RECORD EXTRACTS Start Marker

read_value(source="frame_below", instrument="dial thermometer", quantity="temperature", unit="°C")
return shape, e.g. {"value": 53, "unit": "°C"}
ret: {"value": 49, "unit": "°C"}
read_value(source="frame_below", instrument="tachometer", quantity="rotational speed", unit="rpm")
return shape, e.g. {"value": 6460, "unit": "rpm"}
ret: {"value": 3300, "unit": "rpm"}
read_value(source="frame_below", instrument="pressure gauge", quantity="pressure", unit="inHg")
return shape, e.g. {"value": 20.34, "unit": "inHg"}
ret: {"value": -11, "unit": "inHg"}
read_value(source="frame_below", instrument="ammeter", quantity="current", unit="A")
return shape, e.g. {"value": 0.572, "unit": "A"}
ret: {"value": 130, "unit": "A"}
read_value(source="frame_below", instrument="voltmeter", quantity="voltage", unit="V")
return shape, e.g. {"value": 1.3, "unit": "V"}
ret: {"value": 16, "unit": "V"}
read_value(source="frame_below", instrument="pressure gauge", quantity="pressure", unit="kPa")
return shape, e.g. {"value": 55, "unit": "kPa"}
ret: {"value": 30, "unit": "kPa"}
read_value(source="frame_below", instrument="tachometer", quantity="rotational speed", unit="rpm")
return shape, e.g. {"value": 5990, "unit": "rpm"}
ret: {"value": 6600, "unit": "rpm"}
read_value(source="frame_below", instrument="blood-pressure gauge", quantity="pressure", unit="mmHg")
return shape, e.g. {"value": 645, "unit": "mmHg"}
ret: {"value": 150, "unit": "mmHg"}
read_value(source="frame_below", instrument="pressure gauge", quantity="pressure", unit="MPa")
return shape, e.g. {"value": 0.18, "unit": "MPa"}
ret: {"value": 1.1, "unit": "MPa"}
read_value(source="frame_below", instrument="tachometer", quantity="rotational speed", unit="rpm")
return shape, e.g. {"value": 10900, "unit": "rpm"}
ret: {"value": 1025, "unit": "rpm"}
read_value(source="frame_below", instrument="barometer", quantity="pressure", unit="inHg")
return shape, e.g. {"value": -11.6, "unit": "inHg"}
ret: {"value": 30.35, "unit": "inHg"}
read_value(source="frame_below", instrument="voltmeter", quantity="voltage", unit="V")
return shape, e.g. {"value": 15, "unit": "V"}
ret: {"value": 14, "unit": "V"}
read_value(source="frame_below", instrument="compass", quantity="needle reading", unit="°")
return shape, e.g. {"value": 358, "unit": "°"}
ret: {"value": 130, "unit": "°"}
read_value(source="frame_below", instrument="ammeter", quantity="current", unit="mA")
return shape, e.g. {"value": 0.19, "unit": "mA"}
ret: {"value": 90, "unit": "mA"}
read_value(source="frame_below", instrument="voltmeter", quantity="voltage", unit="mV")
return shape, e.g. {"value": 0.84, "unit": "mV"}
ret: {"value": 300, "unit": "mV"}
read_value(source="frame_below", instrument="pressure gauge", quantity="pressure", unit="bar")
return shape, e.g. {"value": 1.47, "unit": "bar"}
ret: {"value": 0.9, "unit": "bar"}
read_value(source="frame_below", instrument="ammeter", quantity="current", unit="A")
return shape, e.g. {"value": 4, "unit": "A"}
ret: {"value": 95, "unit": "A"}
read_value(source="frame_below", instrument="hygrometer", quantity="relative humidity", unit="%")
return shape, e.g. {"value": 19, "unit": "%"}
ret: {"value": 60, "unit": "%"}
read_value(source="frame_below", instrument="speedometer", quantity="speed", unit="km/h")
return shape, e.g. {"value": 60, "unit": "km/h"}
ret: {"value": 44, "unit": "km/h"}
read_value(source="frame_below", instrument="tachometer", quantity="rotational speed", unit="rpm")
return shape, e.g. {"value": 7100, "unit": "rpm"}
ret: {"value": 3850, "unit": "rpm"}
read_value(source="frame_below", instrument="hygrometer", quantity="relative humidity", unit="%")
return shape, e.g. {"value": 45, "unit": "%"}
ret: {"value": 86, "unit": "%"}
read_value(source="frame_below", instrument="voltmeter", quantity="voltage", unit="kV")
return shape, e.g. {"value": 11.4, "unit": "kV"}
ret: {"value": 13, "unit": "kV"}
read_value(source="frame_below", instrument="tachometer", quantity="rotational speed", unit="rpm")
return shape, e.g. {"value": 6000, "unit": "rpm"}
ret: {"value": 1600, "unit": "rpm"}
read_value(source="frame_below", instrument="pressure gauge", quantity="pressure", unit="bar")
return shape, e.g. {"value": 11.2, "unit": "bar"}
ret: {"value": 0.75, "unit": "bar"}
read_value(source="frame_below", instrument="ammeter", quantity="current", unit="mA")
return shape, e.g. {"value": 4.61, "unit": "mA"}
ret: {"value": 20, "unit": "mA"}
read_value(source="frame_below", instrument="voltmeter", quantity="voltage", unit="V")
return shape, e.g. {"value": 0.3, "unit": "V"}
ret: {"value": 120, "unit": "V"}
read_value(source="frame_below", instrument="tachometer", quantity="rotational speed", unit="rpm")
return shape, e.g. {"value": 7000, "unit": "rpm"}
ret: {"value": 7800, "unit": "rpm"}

RECORD EXTRACTS End Marker

Find each line in the material above that contains the string "inHg", treating uppercase and lowercase as different, and copy those lines out.

__WRITTEN RESPONSE__.
read_value(source="frame_below", instrument="pressure gauge", quantity="pressure", unit="inHg")
return shape, e.g. {"value": 20.34, "unit": "inHg"}
ret: {"value": -11, "unit": "inHg"}
read_value(source="frame_below", instrument="barometer", quantity="pressure", unit="inHg")
return shape, e.g. {"value": -11.6, "unit": "inHg"}
ret: {"value": 30.35, "unit": "inHg"}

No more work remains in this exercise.